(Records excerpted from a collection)
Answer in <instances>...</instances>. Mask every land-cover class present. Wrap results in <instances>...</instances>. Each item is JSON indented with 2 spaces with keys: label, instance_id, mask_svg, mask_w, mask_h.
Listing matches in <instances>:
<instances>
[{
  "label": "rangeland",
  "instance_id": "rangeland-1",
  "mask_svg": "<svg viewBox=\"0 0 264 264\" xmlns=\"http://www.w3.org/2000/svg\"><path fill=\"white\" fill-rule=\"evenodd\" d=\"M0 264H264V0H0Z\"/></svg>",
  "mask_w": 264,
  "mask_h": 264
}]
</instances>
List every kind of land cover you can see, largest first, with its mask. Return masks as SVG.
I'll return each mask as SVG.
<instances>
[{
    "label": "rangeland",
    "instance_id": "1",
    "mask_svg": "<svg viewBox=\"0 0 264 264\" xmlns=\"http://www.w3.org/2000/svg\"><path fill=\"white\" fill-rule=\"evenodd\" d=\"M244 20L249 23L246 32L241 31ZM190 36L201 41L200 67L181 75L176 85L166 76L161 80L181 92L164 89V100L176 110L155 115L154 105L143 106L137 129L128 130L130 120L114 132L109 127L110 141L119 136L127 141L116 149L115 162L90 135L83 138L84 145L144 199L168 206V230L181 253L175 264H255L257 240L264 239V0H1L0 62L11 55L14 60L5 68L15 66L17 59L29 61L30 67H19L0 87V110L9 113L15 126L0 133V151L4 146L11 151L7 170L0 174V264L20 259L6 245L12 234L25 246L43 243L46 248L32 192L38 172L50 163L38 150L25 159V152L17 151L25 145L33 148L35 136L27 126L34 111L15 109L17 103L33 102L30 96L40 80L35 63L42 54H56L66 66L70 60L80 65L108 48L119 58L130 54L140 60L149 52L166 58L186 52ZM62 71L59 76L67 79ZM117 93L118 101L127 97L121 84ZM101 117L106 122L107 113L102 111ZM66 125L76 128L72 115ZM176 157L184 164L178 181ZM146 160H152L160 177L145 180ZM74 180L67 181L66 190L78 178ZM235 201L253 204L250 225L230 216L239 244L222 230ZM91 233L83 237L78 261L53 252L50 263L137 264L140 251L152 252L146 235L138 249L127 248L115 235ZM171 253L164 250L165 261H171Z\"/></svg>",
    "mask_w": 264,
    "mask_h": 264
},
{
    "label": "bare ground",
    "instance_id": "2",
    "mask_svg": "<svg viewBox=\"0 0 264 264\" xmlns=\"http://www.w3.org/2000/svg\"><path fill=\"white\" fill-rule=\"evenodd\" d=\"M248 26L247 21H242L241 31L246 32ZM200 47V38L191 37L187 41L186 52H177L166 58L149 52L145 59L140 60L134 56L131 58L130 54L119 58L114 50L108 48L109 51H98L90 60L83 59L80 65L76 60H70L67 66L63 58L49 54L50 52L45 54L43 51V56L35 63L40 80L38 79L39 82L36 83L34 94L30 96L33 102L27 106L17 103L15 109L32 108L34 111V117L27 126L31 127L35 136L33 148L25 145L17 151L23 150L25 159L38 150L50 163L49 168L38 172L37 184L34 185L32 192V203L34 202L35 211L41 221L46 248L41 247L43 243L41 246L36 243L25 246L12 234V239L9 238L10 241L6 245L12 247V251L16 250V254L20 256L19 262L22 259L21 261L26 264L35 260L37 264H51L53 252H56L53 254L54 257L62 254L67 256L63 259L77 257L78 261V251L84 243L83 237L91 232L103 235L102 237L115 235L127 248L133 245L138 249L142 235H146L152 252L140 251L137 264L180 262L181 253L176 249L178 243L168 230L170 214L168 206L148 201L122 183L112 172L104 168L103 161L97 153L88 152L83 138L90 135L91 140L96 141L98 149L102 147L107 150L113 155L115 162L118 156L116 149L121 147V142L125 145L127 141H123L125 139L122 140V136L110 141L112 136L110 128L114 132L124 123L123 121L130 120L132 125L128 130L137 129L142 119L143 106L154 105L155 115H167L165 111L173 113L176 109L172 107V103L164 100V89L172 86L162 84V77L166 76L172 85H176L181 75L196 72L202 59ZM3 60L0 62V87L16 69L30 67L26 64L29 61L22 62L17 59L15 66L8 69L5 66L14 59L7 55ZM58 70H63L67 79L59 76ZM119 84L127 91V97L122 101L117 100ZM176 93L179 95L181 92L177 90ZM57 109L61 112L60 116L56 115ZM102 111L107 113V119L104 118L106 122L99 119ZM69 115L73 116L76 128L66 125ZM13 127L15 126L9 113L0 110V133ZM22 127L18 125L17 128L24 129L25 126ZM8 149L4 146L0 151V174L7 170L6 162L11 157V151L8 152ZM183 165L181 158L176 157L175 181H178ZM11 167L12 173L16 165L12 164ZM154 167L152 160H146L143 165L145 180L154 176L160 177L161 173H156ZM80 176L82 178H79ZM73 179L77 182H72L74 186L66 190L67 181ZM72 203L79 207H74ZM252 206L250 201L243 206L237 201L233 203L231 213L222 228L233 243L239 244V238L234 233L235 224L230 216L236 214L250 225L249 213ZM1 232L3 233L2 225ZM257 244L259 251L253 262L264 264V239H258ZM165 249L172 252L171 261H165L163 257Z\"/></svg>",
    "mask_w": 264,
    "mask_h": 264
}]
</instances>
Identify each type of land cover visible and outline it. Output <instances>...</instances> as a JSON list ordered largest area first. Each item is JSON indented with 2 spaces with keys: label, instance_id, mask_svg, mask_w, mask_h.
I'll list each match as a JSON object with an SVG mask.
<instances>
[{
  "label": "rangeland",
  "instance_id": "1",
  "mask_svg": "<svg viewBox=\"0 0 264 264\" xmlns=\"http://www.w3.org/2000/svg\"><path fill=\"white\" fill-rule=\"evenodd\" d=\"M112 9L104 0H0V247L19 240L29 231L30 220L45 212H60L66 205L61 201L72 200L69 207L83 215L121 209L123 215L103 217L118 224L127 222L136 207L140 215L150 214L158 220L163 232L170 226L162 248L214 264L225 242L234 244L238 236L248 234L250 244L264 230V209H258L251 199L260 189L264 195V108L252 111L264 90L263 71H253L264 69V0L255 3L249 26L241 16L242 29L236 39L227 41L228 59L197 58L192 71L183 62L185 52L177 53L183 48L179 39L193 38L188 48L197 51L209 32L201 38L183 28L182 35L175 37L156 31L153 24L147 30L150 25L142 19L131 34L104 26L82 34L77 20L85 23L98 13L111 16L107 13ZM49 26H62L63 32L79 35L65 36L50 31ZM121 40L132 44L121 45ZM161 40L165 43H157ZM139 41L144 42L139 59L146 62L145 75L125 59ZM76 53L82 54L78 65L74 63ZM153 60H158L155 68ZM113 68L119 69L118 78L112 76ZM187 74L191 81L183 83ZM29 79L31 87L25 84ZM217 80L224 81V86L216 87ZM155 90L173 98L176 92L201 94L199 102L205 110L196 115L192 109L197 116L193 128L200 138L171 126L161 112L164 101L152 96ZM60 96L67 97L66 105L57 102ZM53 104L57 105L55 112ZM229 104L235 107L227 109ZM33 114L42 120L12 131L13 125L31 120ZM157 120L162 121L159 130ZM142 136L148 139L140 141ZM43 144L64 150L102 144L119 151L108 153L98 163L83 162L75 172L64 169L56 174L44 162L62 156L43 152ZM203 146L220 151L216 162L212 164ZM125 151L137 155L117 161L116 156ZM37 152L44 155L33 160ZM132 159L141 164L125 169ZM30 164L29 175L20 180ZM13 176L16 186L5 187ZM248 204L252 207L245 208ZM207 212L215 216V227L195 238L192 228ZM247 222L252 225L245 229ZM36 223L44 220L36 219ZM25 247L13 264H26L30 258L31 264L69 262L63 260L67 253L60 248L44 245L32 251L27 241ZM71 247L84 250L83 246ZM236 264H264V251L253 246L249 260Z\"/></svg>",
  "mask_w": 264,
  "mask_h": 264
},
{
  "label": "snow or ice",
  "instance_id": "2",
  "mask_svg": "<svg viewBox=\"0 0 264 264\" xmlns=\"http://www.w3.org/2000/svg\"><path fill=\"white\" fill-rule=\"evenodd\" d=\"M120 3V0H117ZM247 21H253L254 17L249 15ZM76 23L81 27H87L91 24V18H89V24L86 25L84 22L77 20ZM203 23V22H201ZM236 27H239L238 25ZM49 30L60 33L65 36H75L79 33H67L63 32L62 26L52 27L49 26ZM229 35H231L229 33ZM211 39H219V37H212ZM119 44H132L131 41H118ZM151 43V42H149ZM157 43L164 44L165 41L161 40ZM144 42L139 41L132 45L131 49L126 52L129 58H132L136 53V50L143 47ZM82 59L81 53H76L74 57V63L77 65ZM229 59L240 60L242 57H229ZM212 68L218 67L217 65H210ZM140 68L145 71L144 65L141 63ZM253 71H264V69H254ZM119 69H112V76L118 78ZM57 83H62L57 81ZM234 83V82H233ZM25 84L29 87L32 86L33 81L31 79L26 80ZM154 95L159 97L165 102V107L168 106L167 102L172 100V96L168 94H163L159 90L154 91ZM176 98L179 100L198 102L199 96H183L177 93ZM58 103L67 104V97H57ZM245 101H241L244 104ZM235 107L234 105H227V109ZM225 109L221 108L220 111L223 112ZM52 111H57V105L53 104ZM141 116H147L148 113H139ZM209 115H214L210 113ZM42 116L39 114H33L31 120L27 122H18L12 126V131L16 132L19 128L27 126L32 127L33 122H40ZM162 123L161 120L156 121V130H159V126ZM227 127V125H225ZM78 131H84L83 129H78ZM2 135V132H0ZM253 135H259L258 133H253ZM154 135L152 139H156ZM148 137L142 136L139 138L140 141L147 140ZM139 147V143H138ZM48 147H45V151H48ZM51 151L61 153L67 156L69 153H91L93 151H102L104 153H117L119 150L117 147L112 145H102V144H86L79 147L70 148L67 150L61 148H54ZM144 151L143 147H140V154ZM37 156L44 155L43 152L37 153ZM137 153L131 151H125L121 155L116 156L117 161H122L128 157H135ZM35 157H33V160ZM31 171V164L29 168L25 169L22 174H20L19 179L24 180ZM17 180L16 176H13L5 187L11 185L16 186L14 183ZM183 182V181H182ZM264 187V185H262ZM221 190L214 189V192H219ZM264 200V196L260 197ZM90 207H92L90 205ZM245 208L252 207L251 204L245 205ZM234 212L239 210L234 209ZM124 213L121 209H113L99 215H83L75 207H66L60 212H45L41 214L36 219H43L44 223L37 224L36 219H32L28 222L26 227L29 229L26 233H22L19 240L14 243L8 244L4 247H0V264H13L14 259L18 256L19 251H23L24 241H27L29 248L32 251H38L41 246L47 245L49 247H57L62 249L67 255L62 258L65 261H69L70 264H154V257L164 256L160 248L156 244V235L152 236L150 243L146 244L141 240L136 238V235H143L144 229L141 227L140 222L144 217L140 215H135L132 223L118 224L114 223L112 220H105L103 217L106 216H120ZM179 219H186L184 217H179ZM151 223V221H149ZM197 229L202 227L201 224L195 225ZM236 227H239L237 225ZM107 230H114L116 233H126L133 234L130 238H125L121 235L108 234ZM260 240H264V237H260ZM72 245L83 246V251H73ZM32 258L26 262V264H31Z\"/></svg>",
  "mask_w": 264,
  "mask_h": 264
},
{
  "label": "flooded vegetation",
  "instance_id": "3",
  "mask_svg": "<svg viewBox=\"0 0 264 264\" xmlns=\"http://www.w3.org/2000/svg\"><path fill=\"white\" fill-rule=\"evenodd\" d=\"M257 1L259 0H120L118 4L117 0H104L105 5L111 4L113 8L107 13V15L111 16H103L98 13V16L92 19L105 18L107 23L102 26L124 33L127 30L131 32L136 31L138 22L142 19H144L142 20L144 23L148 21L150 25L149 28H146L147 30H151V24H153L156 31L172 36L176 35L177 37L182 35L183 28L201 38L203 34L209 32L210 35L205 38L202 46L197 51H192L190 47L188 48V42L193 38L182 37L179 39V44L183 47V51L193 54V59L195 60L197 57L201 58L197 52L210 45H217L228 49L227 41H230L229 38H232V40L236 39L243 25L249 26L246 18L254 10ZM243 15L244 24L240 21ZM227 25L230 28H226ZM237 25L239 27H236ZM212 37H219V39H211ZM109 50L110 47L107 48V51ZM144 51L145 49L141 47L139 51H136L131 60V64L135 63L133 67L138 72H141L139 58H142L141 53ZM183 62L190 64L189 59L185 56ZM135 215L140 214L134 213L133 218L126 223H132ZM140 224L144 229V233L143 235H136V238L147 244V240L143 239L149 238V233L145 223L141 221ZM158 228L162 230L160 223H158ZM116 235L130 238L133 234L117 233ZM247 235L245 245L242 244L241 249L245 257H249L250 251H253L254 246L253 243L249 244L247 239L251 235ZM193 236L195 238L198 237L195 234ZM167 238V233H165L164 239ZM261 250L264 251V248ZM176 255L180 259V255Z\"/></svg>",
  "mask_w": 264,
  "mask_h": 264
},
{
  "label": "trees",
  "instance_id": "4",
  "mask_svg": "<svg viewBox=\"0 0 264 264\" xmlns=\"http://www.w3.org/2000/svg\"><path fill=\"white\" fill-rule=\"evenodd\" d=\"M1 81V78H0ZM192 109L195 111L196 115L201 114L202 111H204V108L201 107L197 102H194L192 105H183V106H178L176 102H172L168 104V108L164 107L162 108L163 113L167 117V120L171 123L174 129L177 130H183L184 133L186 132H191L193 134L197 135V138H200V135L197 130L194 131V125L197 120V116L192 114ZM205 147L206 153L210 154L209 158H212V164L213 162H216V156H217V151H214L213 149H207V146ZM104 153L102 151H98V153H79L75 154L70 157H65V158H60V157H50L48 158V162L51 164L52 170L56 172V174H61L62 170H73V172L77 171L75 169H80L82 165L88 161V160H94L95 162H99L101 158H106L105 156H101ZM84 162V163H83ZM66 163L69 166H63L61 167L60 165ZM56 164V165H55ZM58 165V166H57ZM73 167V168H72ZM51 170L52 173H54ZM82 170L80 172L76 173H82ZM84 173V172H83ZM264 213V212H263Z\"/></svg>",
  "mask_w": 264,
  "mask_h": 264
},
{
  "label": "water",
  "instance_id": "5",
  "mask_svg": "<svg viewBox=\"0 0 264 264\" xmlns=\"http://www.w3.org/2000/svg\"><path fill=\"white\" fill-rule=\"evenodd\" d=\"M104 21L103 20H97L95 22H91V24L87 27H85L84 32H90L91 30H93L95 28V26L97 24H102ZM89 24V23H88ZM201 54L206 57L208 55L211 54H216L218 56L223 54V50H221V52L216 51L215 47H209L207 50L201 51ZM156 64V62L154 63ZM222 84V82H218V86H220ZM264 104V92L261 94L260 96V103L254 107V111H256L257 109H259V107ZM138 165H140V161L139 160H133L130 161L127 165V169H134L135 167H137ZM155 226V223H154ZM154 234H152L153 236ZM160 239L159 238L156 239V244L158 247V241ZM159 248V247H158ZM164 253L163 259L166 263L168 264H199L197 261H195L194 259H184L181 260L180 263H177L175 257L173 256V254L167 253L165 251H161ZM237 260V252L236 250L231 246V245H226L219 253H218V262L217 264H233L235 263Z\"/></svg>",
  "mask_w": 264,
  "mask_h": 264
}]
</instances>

=== The task ===
Which lines in the records above contain the string "with"? Locate each one and copy it in full, matching case exactly.

=== Solved problem ===
Answer in <instances>...</instances>. Mask every land-cover class present. Wrap results in <instances>...</instances>. Each item is JSON indented with 2 spaces with keys: label, instance_id, mask_svg, mask_w, mask_h.
List every kind of land cover you can see, largest first, with its mask. Return masks as SVG.
Identify each type of land cover visible and outline it. Output <instances>...</instances> as a JSON list ordered largest area first. Each item is JSON indented with 2 spaces with keys: label, instance_id, mask_svg, mask_w, mask_h.
I'll list each match as a JSON object with an SVG mask.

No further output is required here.